We found that over 45% of workplaces are making some kind of benefit available to employees if they receive the vaccine. As a result, one in three workers say they are going to get the vaccine and utilize a work benefit for doing so. Additionally, nearly 36% of workers indicate that while their employer is not currently offering an incentive to get the vaccine, they would take advantage of such an offer it were made available.
With more and more people getting vaccinated, there appears to be a light at the end of the COVID-19 tunnel. Yet there is still a lot of work to do to recover from the mental and physical strain this pandemic has put on people around the world.
Thankfully, the increased focus on employer-sponsored health and wellness programs has already started the process for many and should continue to help going forward by providing a large number of America’s workers with resources designed to help.

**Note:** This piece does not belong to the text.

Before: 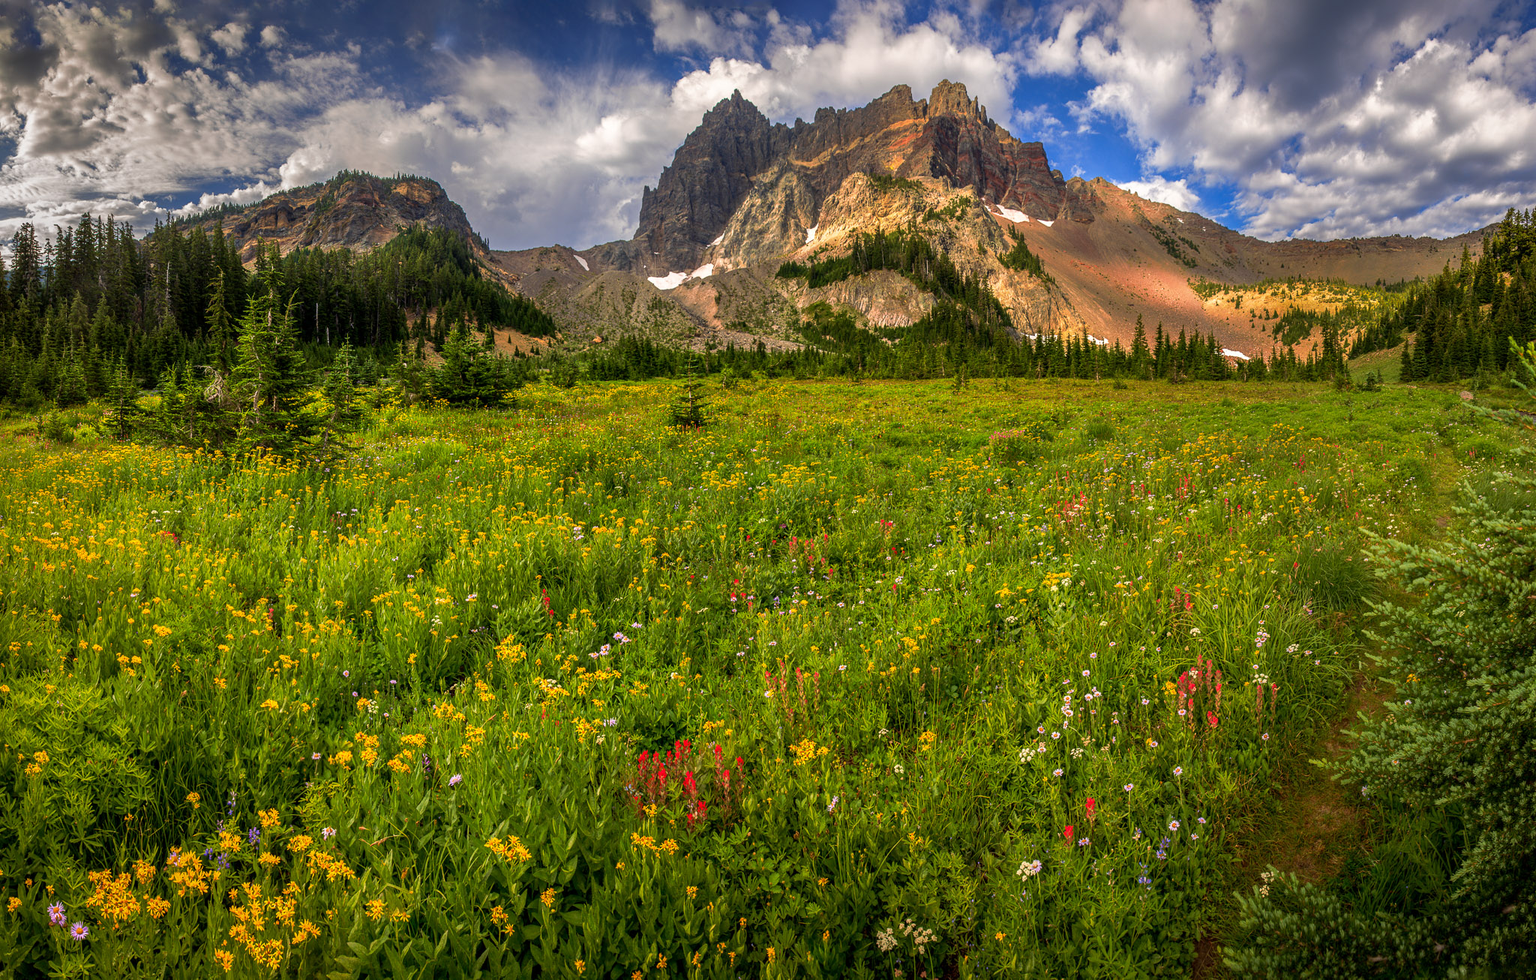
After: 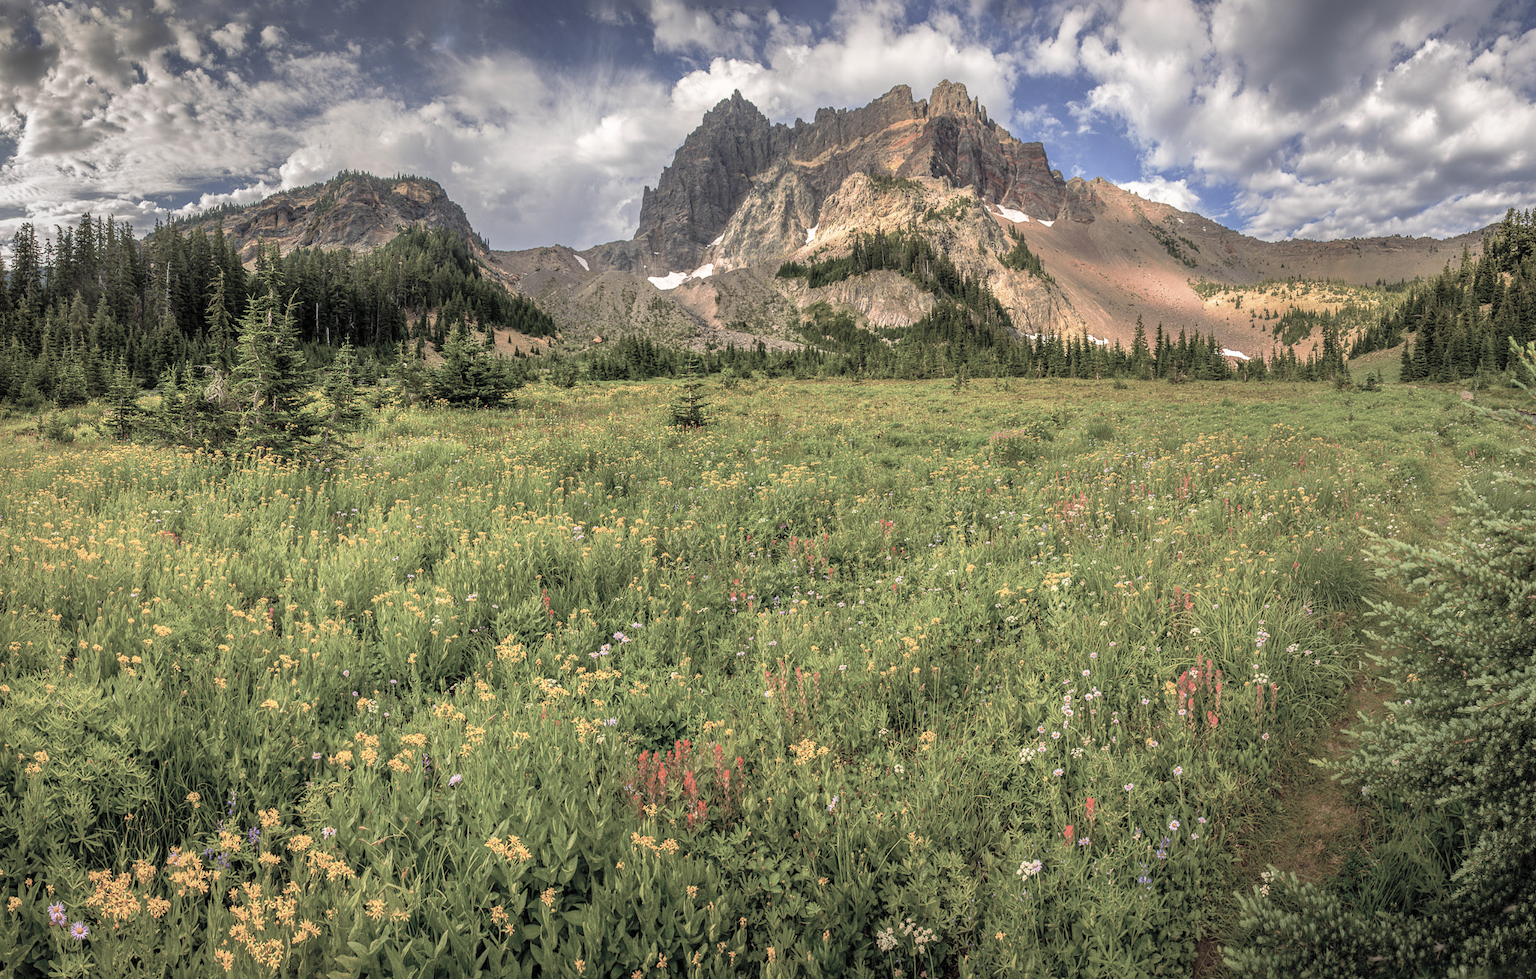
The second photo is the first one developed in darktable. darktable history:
contrast brightness saturation: brightness 0.187, saturation -0.489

For those looking to supplement their work wellness benefits in their personal lives, here are some ways to improve mental and physical health on your own:
- Get on your bike and ride. Peloton bikes are a popular way to get a spin workout done at home, and the Chase Sapphire Preferred Card is currently offering up to $60 back on eligible Peloton memberships through Dec. 21, 2021.
- Don’t ignore financial stress. Money can be a big source of stress and ignoring it only makes things work. Being proactive when coping with financial stressors can help to alleviate anxiety.
- Eat healthier while earning rewards. A healthy approach to diet is a great way to improve physical health, and buying healthier foods at the grocery is a key component of such a change. Beyond the physical benefits an improved diet provides, using any of the best credit cards for groceries can keep your wallet healthy as well.
FinanceBuzz surveyed 1,200 U.S. adults ages 18 or older, who comprise a nationally representative sample, on March 18, 2021.